● Selected passage
^^^^^^^^

I named this shawl “New Year’s Wishes” as I’ve been through some difficult life events during the past years, with the need and urge to change something now.
So I started this shawl on New Year’s Day and poured all my hopes and wishes for this year into this silvery shimmering shawl while knitting. Starting on a New Year’s Day and ending it on Easter Sunday is a nice touch as well for me. Hopefully it will accompany me for a long time and hopefully these notes might be a help for you. :)
Casting on 82 sts instead of 58 sts is one of the modifications I made (see my Ravelry project page for a list version of the modifications). The pattern calls for Brooklyn Tweed Shelter yarn, which is a worsted weight yarn from high-crimp Targhee Finewool and Columbia Mediumwool with 140 yards (128m)/50g, while I used the gorgeous Blue Sky Alpacas Metalico, an undyed 50% baby alpaca/50% mulberry silk blend with 147 yards (134m)/50g. labeled as sport weight (and – though undyed – in the colorway Silver).
Though both yarns have a similiar yardage, I needed many more pattern repeats to attain a comfortable width and length. So I knit six pattern repeats (á 12 sts) instead of four pattern repeats for the width and 2.5 x Chart A, 5x Chart B (instead of only once), 2.5 x Chart C. You can see here in this picture the zig-zag of the multiple repeats of the middle section/Chart B very well.
The original “Guernsey Wrap” measures 74” x 17” (188cm x 43cm; blocked) while my version turned out as 66” x 16” (166cm x 40cm), but I’m comfortable with the length, as many on Ravelry reported, the original version with 74” would be too long to wear it daily or in office.
Wet blocking (using Soakwash) was really necessary as the shawl was only 52” x 13” (132cm x 33cm) before blocking – which is compared to the measures of the finished shawl of 66” x 16” (166cm x 40cm) a really huge difference. Blocking also brought out the pattern much nicer.
According to the yarn care instructions, it was also and indeed vital not to agitate or twist the yarn while washing to prevent felting. I just pressed some of the water out of it by wrapping the wet shawl into a large towel and afterwards blocked it on a large mat, using blocking wires and T-pins. See here the how the shawl looked before and after blocking. Quite remarkable change, I think.
Blue Sky Alpacas metalico is a really gorgeous yarn, like a silky cloud, incredibly soft and has a wonderful shimmer. Knitting back is not recommended though because of the slightly fuzzy yarn structure, so paying close attention to the pattern and avoiding mistakes is crucial.
The stitch definition of the yarn is good, but complicated patterns might tend to look a bit blurred, but that’s to decide for everyone on their own.

^^^^^^^^

● Data supplied

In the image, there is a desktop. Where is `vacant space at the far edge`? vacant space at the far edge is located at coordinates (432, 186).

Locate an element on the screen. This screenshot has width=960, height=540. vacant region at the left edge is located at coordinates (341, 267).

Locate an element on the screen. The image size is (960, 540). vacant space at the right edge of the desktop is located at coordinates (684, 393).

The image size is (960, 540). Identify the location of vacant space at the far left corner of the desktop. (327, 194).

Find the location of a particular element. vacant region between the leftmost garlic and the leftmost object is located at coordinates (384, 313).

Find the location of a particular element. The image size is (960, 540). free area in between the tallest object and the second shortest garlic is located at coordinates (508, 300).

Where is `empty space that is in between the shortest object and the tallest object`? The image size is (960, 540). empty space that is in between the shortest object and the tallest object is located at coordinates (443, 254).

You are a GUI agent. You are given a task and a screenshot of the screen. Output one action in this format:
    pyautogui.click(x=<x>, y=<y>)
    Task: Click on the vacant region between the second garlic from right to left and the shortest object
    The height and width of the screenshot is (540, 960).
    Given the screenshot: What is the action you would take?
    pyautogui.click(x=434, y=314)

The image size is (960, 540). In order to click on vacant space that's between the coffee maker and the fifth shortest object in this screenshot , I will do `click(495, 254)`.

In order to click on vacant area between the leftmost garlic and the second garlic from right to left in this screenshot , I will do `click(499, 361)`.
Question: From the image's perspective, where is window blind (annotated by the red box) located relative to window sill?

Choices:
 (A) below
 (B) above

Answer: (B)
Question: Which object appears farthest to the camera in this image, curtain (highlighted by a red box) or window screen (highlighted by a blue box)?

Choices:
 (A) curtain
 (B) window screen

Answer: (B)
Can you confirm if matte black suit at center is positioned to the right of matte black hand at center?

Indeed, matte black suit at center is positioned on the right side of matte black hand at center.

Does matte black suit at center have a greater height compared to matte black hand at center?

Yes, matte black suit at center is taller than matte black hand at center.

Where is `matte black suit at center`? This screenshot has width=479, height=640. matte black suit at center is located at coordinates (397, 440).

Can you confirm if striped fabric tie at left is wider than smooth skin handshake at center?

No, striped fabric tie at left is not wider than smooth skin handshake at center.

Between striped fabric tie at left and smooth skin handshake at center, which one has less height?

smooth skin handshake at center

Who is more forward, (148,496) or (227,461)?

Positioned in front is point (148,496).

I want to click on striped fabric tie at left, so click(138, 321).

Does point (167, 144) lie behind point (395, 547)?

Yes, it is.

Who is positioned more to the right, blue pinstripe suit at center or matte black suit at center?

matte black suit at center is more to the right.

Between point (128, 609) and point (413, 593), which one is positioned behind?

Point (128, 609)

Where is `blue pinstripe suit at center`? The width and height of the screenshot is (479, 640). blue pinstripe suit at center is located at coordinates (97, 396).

^^^^^^^^

● Instructions
(1) In the shawl notes, rewrite the passage starting at "Though both yarns" and ending at "B very well.", substituting "chevron" for "zig-zag".
(2) Report each line of the records that contains the string "behind".

● Solution set
(1)
Though both yarns have a similiar yardage, I needed many more pattern repeats to attain a comfortable width and length. So I knit six pattern repeats (á 12 sts) instead of four pattern repeats for the width and 2.5 x Chart A, 5x Chart B (instead of only once), 2.5 x Chart C. You can see here in this picture the chevron of the multiple repeats of the middle section/Chart B very well.

(2)
Does point (167, 144) lie behind point (395, 547)?
Between point (128, 609) and point (413, 593), which one is positioned behind?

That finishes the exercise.